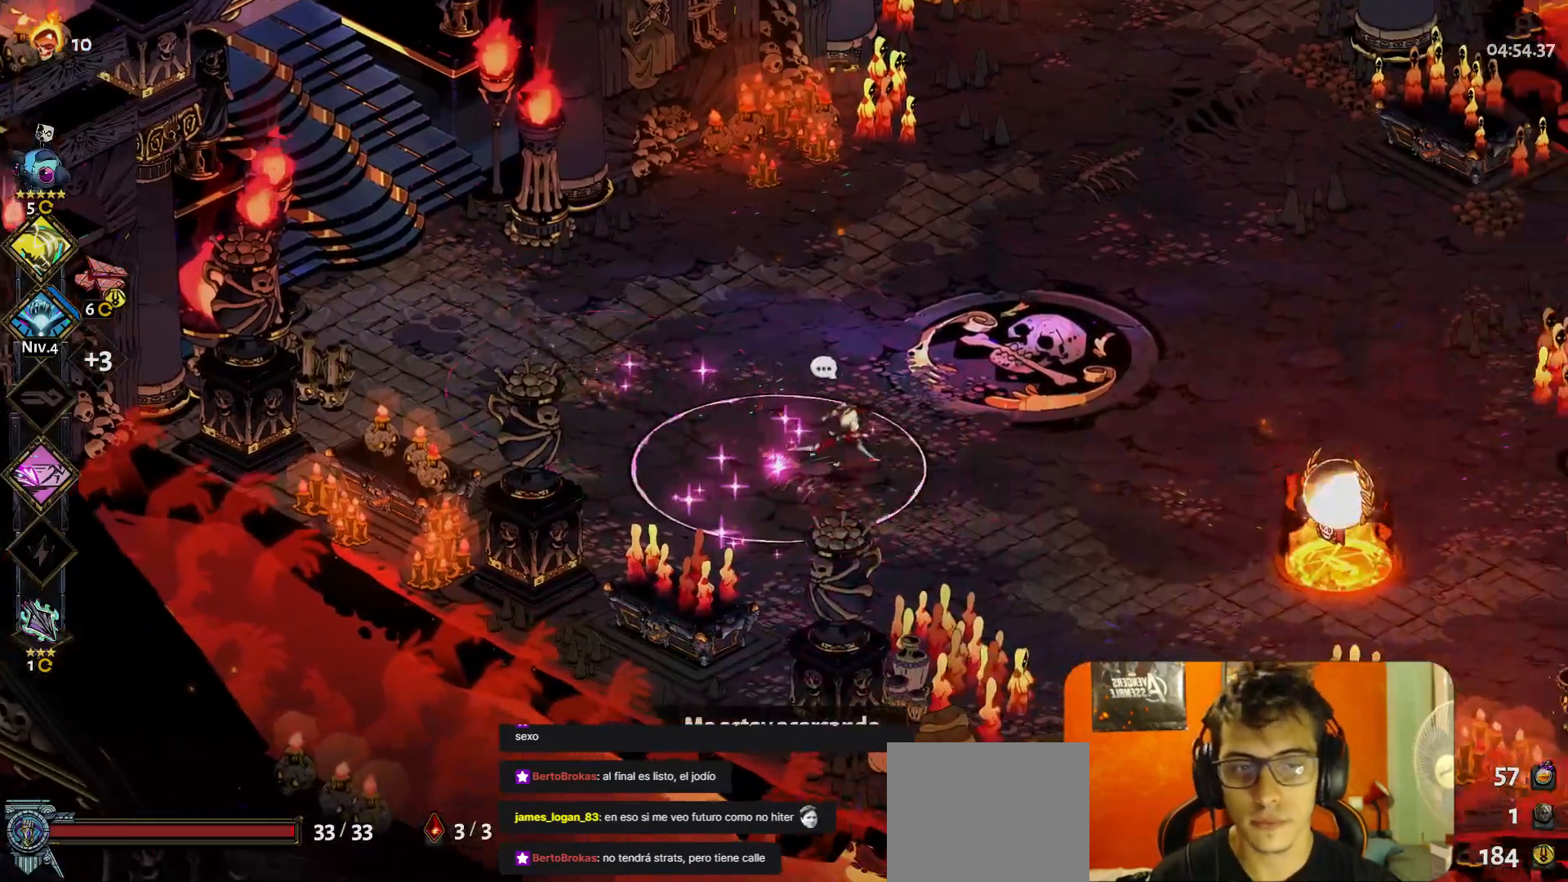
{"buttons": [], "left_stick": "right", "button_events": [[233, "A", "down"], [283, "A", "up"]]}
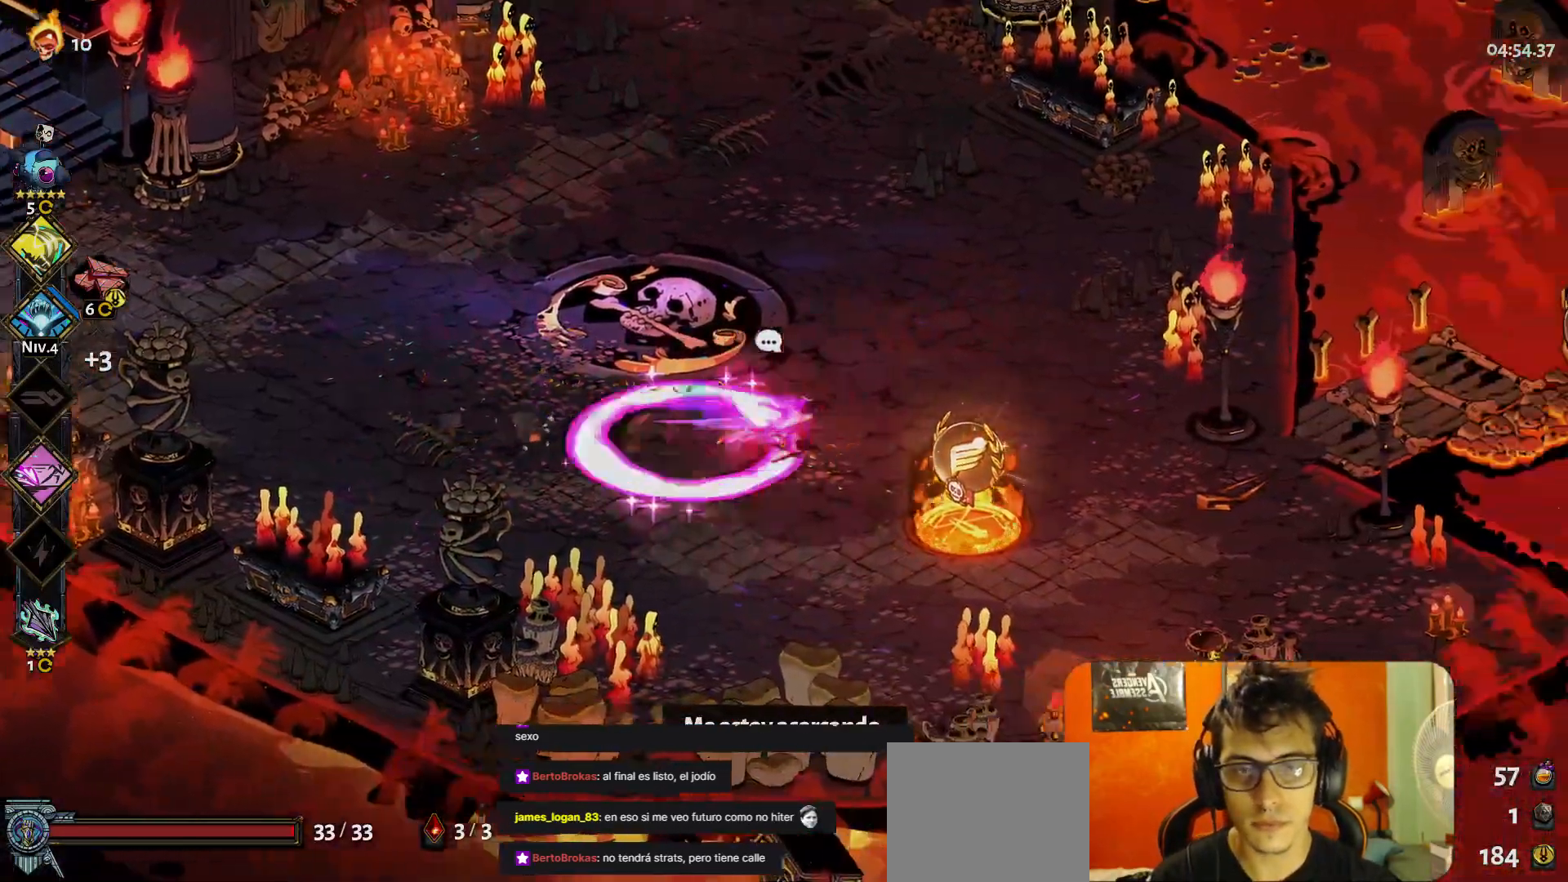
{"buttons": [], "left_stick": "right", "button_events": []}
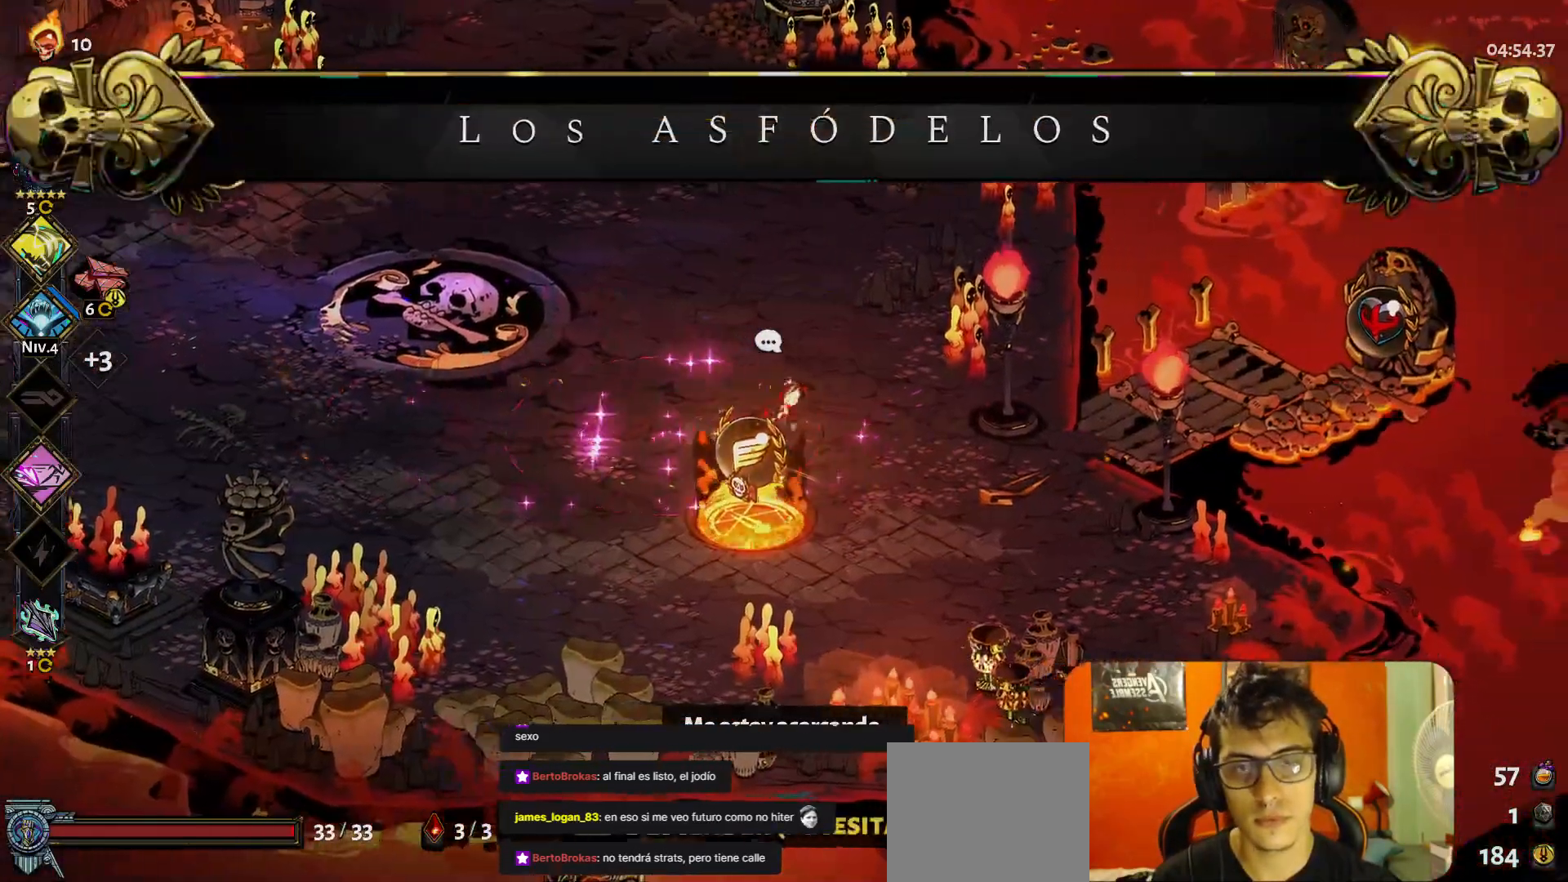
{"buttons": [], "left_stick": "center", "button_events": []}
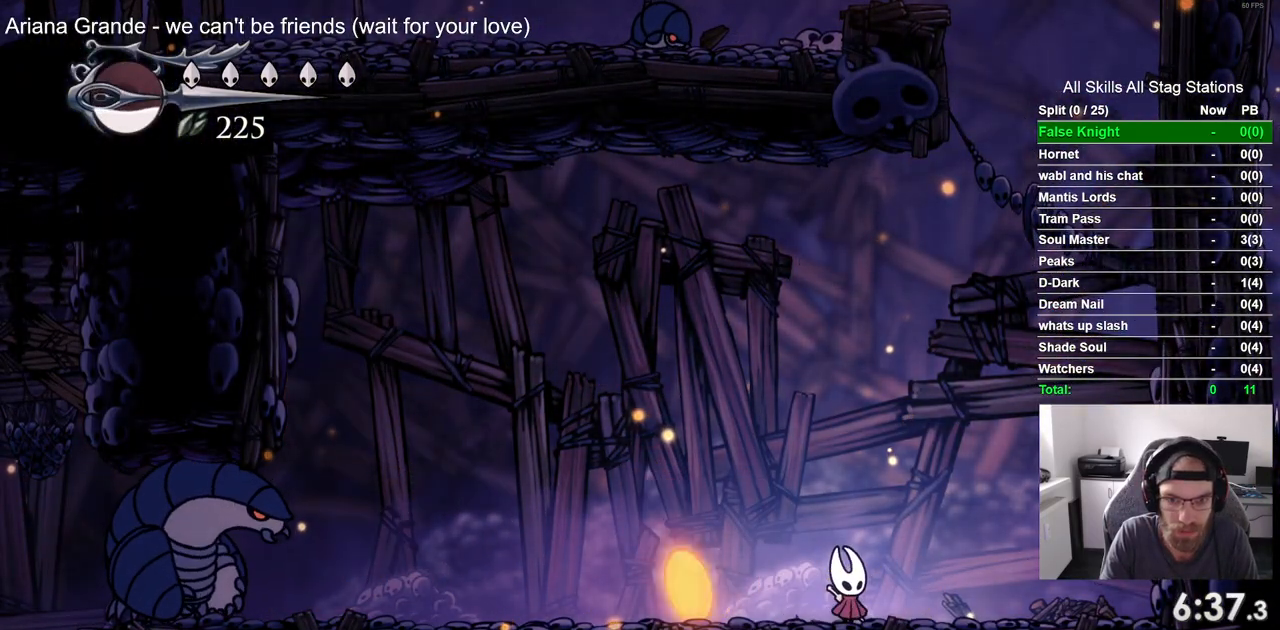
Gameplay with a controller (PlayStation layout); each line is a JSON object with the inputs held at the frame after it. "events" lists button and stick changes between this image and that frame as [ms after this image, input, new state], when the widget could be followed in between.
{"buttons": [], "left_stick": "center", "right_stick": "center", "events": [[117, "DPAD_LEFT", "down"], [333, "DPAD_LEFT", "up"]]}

▬▬▬▬▬▬

* [Problem to work on]:
Repeat the material above in full and exactly, omitting the pictures.

* [Exercise solution]:
{"buttons": [], "left_stick": "right", "button_events": [[233, "A", "down"], [283, "A", "up"]]}
{"buttons": [], "left_stick": "right", "button_events": []}
{"buttons": [], "left_stick": "center", "button_events": []}
Gameplay with a controller (PlayStation layout); each line is a JSON object with the inputs held at the frame after it. "events" lists button and stick changes between this image and that frame as [ms after this image, input, new state], when the widget could be followed in between.
{"buttons": [], "left_stick": "center", "right_stick": "center", "events": [[117, "DPAD_LEFT", "down"], [333, "DPAD_LEFT", "up"]]}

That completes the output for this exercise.